Cvetkovic will assume responsibilities from Diana Dragutinovic, the only women ever in Serbia to have run the portfolio. While Dragutinovic was a “great expert, this is a special moment when we are entering the last year of this government and a development component must be added to the Finance Ministry,” he said.
Dragutinovic kept Serbia’s fiscal gap under control throughout 2009 and 2010 to meet the requirements under the International Monetary Fund’s bailout loan as the country felt the pinch of the global recession and the government responded with budget incentives to prevent deep a economic contraction.
The economy shrank 3 percent in 2009 and grew an estimated 1.75 percent to 2 percent in 2010.
The country’s major challenge is inflation, already higher than 10 percent, at an annual 11.2 percent in January. The central bank expects inflation to peak in March or April this year, before gradually falling to 6 percent, the upper band of a 3 percent to 6 percent target band for the end of 2011.
Cvetkovic spoke live in an interview with B92 TV channel, after his cabinet issued a statement saying that his shuffled government will have 17 ministries, down from 24, and 21 members of the government.
Living Standard Improvements
Following last week’s pledge to focus on improving living standards in a nation where “between 700,000 and 1 million people are unemployed” and where average wages are no more than 320 euros ($447) per month, Cvetkovic said the government will work out a plan making banks offer longer grace periods for debt repayments to more than 900,000 people.

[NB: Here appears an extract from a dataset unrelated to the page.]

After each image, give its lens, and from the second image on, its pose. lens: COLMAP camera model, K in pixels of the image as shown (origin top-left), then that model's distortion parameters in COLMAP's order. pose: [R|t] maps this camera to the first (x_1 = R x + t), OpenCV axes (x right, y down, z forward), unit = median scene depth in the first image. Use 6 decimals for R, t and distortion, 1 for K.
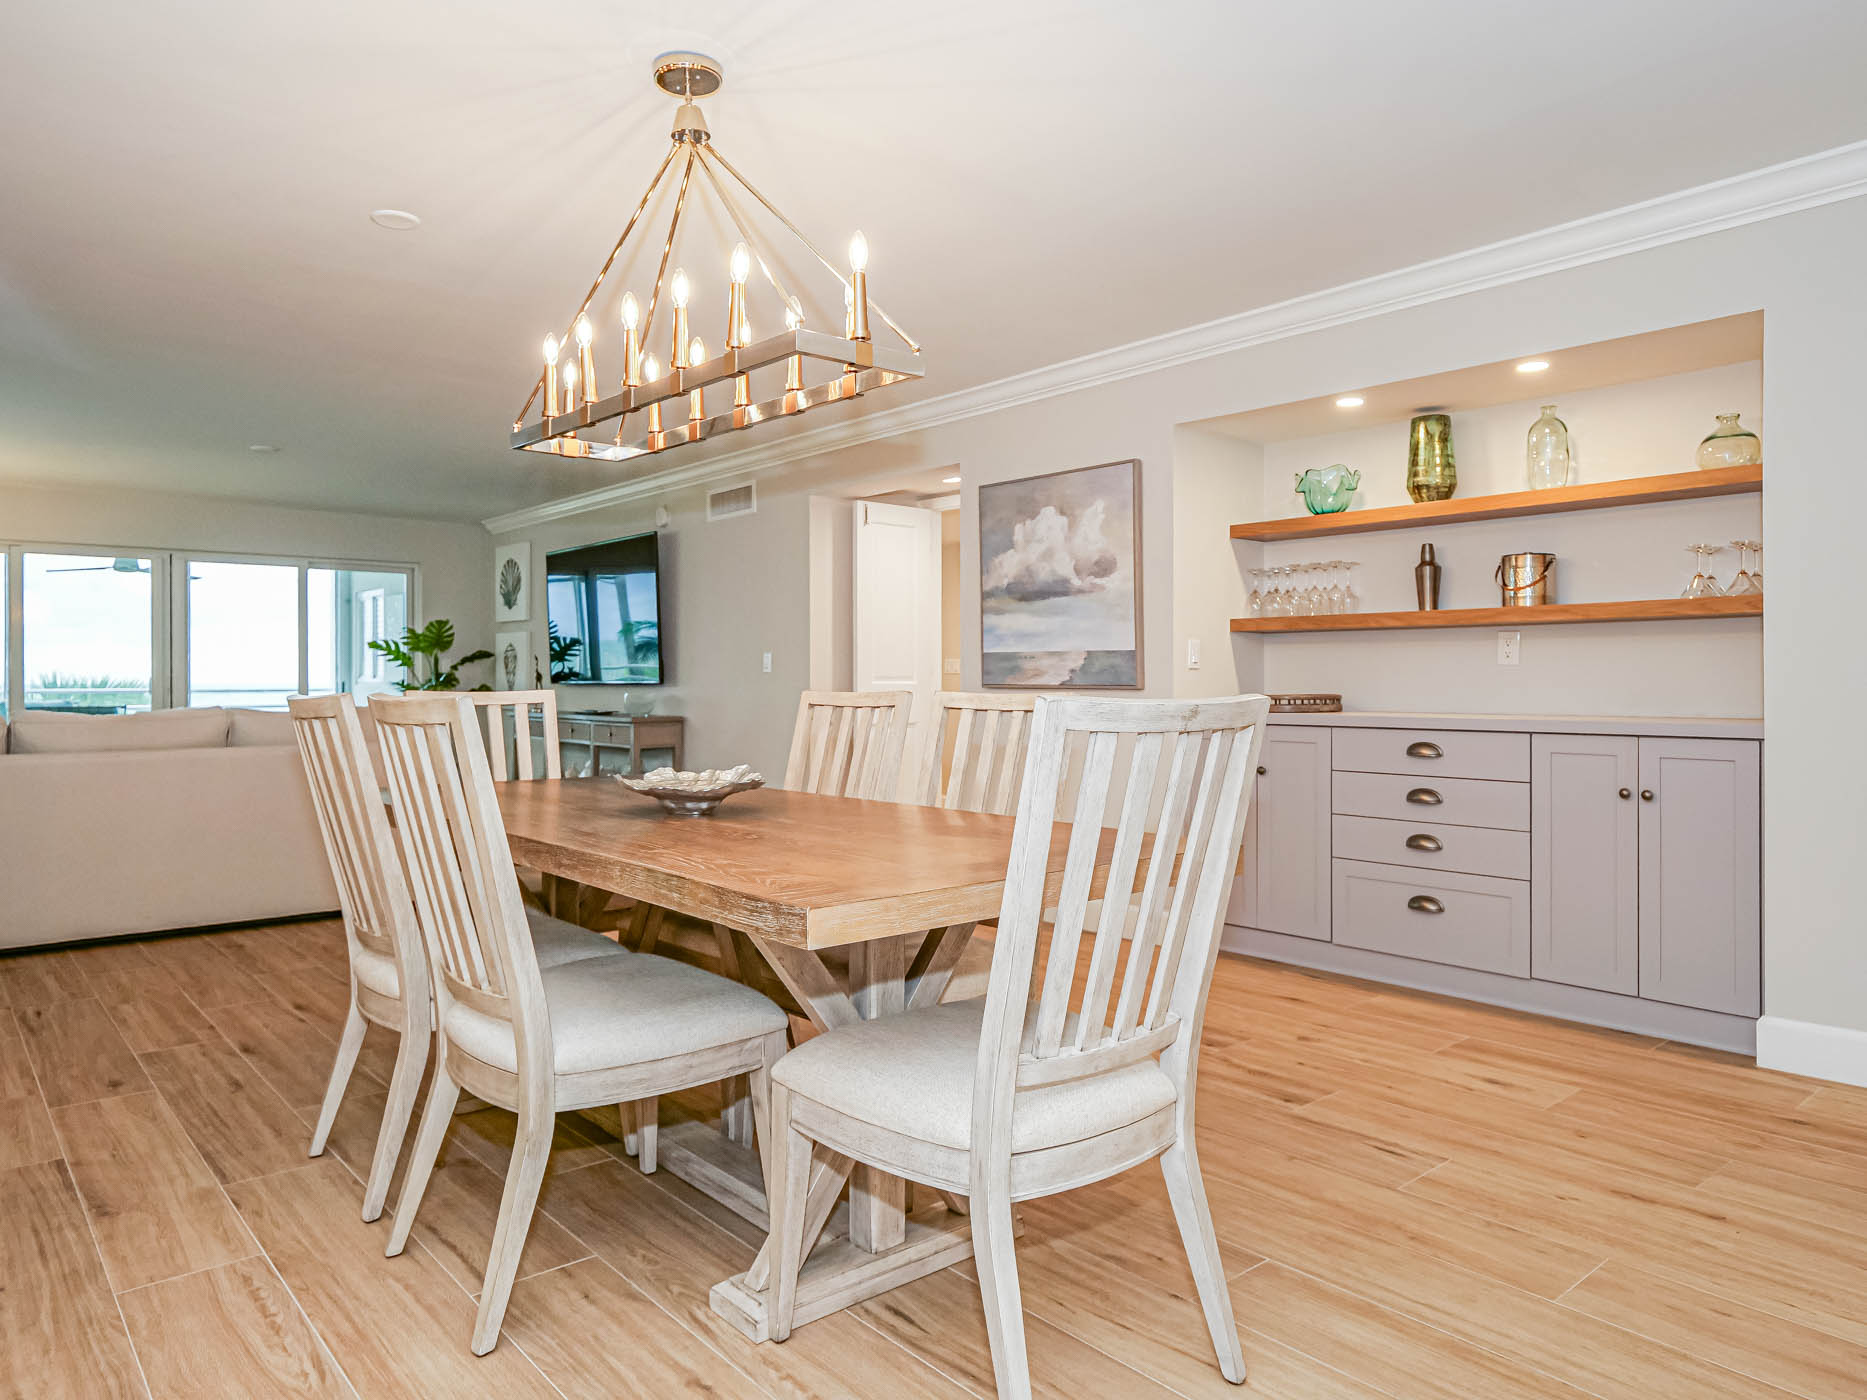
lens RADIAL K [[1211.1, 0, 933.5], [0, 1211.1, 700.0], [0, 0, 1]] dist [0.003567, 0.002465]
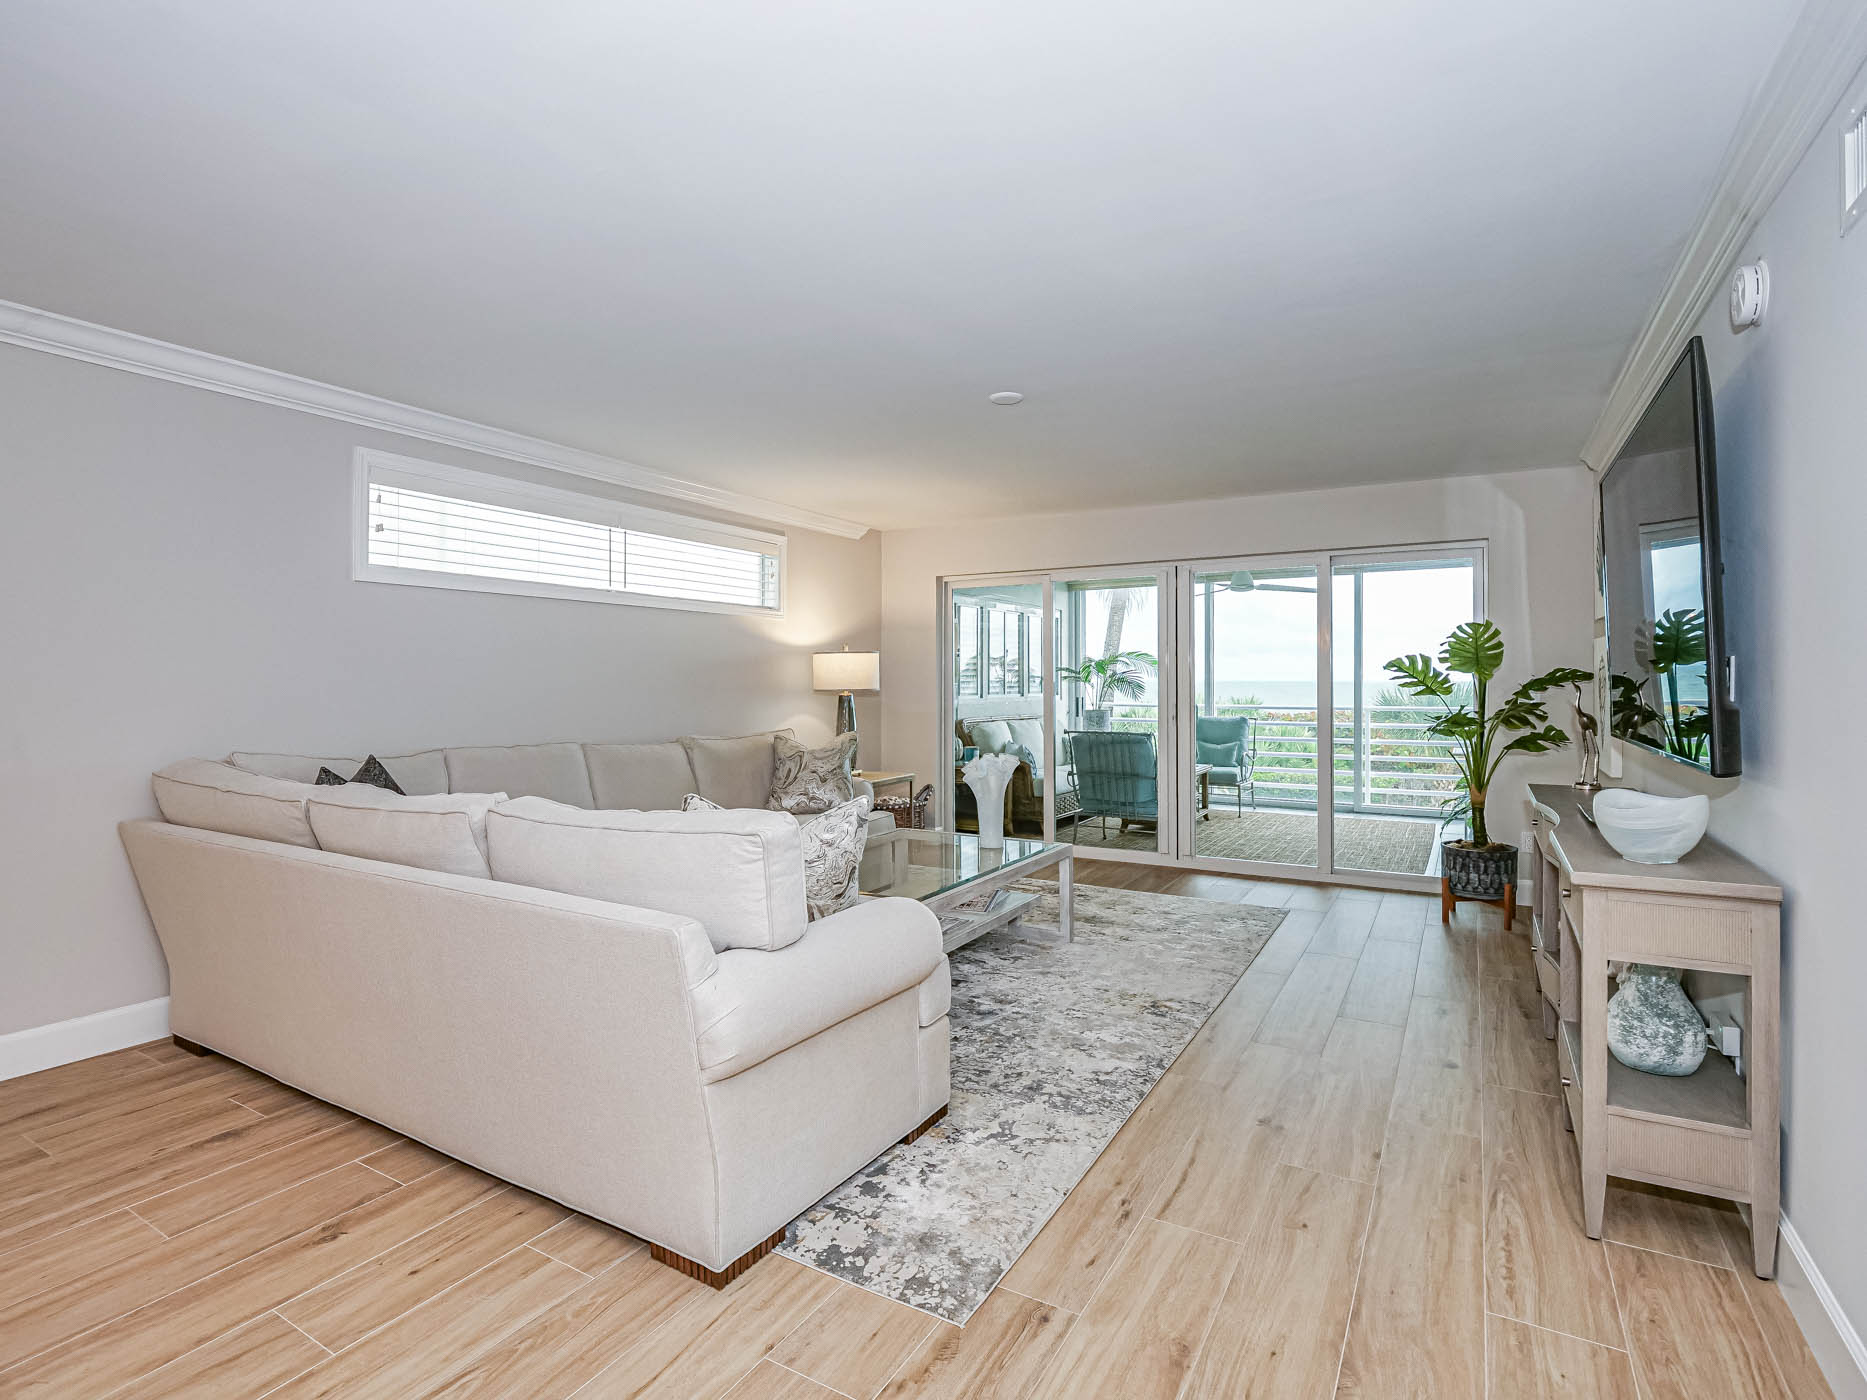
lens RADIAL K [[925.4, 0, 933.5], [0, 925.4, 700.0], [0, 0, 1]] dist [-0.011836, -0.000320]
pose [[0.336431, 0.018991, -0.941517, -0.088737], [-0.016637, 0.999760, 0.014221, -0.052192], [0.941561, 0.010880, 0.336666, 1.074474]]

The debt rescheduling is designed to cut monthly debt repayments by half through new grace periods of up to two years.
“This will simply improve your life. After two years, your monthly installment will return to normal,” Cvetkovic said.
He said the government will not sell Telekom Srbija AD “at any cost. Either we get an excellent price or we do not sell Telekom.” The government has set 1.4 billion euros as a minimum price for a 51 percent stake.
The new law on ministries, needed for the Cabinet shuffle, will be debated by Parliament this week. Cvetkovic will address members of Parliament on Tuesday with a new program. The new law on ministries will “restrict ways in which members of the Cabinet will communicate with media,” Cvetkovic said.